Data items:
________________________________________
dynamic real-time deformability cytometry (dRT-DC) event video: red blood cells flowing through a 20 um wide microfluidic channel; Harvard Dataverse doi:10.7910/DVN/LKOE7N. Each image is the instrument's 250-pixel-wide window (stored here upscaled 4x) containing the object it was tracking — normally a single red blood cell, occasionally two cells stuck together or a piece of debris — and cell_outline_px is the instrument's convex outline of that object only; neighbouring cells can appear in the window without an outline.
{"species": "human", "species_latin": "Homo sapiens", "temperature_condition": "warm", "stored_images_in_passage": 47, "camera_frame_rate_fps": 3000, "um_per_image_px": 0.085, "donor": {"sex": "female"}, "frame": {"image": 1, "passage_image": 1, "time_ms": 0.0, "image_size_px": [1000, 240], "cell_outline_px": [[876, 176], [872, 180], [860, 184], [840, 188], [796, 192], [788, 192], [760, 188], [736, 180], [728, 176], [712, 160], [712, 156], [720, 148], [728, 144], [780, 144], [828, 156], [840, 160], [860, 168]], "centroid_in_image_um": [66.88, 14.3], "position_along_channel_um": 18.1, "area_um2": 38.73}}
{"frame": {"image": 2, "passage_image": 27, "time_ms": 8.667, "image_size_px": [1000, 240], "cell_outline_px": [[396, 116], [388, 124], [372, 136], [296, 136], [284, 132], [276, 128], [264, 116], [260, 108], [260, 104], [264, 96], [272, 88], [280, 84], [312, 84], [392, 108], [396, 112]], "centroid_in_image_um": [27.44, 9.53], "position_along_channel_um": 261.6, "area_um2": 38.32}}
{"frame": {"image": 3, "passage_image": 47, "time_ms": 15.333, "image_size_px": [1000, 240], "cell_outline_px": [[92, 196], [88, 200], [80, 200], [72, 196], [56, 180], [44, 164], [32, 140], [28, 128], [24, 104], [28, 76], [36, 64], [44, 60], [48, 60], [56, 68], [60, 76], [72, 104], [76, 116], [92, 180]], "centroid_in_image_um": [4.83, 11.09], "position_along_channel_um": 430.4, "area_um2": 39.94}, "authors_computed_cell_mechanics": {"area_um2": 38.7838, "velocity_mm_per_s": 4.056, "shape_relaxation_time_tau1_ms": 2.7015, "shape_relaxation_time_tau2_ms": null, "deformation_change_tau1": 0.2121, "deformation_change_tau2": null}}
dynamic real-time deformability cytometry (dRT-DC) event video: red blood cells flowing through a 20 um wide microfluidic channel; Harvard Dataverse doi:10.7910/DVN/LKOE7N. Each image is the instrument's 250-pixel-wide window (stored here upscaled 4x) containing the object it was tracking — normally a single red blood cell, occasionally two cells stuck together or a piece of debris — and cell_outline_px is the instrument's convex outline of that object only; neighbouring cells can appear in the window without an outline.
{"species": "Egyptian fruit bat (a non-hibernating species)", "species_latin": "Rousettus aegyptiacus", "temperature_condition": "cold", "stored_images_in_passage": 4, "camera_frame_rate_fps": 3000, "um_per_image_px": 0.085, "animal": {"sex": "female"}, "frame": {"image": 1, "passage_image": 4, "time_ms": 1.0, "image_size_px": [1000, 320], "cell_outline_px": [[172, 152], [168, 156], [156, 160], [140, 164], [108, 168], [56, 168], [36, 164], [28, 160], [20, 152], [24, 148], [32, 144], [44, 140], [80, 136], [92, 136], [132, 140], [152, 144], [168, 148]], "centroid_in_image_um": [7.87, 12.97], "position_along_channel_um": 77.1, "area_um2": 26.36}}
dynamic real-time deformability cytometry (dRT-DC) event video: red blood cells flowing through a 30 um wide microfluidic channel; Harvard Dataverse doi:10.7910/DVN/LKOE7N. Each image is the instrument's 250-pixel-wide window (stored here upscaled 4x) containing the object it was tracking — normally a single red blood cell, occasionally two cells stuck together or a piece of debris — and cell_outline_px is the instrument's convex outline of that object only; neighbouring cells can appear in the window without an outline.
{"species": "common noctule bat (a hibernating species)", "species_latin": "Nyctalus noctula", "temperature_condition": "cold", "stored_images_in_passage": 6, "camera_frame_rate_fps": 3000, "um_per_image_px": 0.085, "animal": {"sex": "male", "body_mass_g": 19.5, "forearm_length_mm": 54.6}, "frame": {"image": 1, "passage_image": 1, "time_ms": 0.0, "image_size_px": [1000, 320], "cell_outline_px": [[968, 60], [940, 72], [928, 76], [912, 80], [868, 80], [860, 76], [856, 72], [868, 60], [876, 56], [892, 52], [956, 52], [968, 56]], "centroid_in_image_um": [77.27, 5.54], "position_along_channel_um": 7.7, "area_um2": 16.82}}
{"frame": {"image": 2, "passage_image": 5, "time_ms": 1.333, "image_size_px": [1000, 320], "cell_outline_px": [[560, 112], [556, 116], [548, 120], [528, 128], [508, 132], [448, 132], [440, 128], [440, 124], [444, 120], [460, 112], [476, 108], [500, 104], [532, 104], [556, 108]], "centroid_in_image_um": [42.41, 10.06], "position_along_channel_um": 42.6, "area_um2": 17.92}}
________________________________________
Return all the data above once more, precisely as given.

dynamic real-time deformability cytometry (dRT-DC) event video: red blood cells flowing through a 20 um wide microfluidic channel; Harvard Dataverse doi:10.7910/DVN/LKOE7N. Each image is the instrument's 250-pixel-wide window (stored here upscaled 4x) containing the object it was tracking — normally a single red blood cell, occasionally two cells stuck together or a piece of debris — and cell_outline_px is the instrument's convex outline of that object only; neighbouring cells can appear in the window without an outline.
{"species": "human", "species_latin": "Homo sapiens", "temperature_condition": "warm", "stored_images_in_passage": 47, "camera_frame_rate_fps": 3000, "um_per_image_px": 0.085, "donor": {"sex": "female"}, "frame": {"image": 1, "passage_image": 1, "time_ms": 0.0, "image_size_px": [1000, 240], "cell_outline_px": [[876, 176], [872, 180], [860, 184], [840, 188], [796, 192], [788, 192], [760, 188], [736, 180], [728, 176], [712, 160], [712, 156], [720, 148], [728, 144], [780, 144], [828, 156], [840, 160], [860, 168]], "centroid_in_image_um": [66.88, 14.3], "position_along_channel_um": 18.1, "area_um2": 38.73}}
{"frame": {"image": 2, "passage_image": 27, "time_ms": 8.667, "image_size_px": [1000, 240], "cell_outline_px": [[396, 116], [388, 124], [372, 136], [296, 136], [284, 132], [276, 128], [264, 116], [260, 108], [260, 104], [264, 96], [272, 88], [280, 84], [312, 84], [392, 108], [396, 112]], "centroid_in_image_um": [27.44, 9.53], "position_along_channel_um": 261.6, "area_um2": 38.32}}
{"frame": {"image": 3, "passage_image": 47, "time_ms": 15.333, "image_size_px": [1000, 240], "cell_outline_px": [[92, 196], [88, 200], [80, 200], [72, 196], [56, 180], [44, 164], [32, 140], [28, 128], [24, 104], [28, 76], [36, 64], [44, 60], [48, 60], [56, 68], [60, 76], [72, 104], [76, 116], [92, 180]], "centroid_in_image_um": [4.83, 11.09], "position_along_channel_um": 430.4, "area_um2": 39.94}, "authors_computed_cell_mechanics": {"area_um2": 38.7838, "velocity_mm_per_s": 4.056, "shape_relaxation_time_tau1_ms": 2.7015, "shape_relaxation_time_tau2_ms": null, "deformation_change_tau1": 0.2121, "deformation_change_tau2": null}}
dynamic real-time deformability cytometry (dRT-DC) event video: red blood cells flowing through a 20 um wide microfluidic channel; Harvard Dataverse doi:10.7910/DVN/LKOE7N. Each image is the instrument's 250-pixel-wide window (stored here upscaled 4x) containing the object it was tracking — normally a single red blood cell, occasionally two cells stuck together or a piece of debris — and cell_outline_px is the instrument's convex outline of that object only; neighbouring cells can appear in the window without an outline.
{"species": "Egyptian fruit bat (a non-hibernating species)", "species_latin": "Rousettus aegyptiacus", "temperature_condition": "cold", "stored_images_in_passage": 4, "camera_frame_rate_fps": 3000, "um_per_image_px": 0.085, "animal": {"sex": "female"}, "frame": {"image": 1, "passage_image": 4, "time_ms": 1.0, "image_size_px": [1000, 320], "cell_outline_px": [[172, 152], [168, 156], [156, 160], [140, 164], [108, 168], [56, 168], [36, 164], [28, 160], [20, 152], [24, 148], [32, 144], [44, 140], [80, 136], [92, 136], [132, 140], [152, 144], [168, 148]], "centroid_in_image_um": [7.87, 12.97], "position_along_channel_um": 77.1, "area_um2": 26.36}}
dynamic real-time deformability cytometry (dRT-DC) event video: red blood cells flowing through a 30 um wide microfluidic channel; Harvard Dataverse doi:10.7910/DVN/LKOE7N. Each image is the instrument's 250-pixel-wide window (stored here upscaled 4x) containing the object it was tracking — normally a single red blood cell, occasionally two cells stuck together or a piece of debris — and cell_outline_px is the instrument's convex outline of that object only; neighbouring cells can appear in the window without an outline.
{"species": "common noctule bat (a hibernating species)", "species_latin": "Nyctalus noctula", "temperature_condition": "cold", "stored_images_in_passage": 6, "camera_frame_rate_fps": 3000, "um_per_image_px": 0.085, "animal": {"sex": "male", "body_mass_g": 19.5, "forearm_length_mm": 54.6}, "frame": {"image": 1, "passage_image": 1, "time_ms": 0.0, "image_size_px": [1000, 320], "cell_outline_px": [[968, 60], [940, 72], [928, 76], [912, 80], [868, 80], [860, 76], [856, 72], [868, 60], [876, 56], [892, 52], [956, 52], [968, 56]], "centroid_in_image_um": [77.27, 5.54], "position_along_channel_um": 7.7, "area_um2": 16.82}}
{"frame": {"image": 2, "passage_image": 5, "time_ms": 1.333, "image_size_px": [1000, 320], "cell_outline_px": [[560, 112], [556, 116], [548, 120], [528, 128], [508, 132], [448, 132], [440, 128], [440, 124], [444, 120], [460, 112], [476, 108], [500, 104], [532, 104], [556, 108]], "centroid_in_image_um": [42.41, 10.06], "position_along_channel_um": 42.6, "area_um2": 17.92}}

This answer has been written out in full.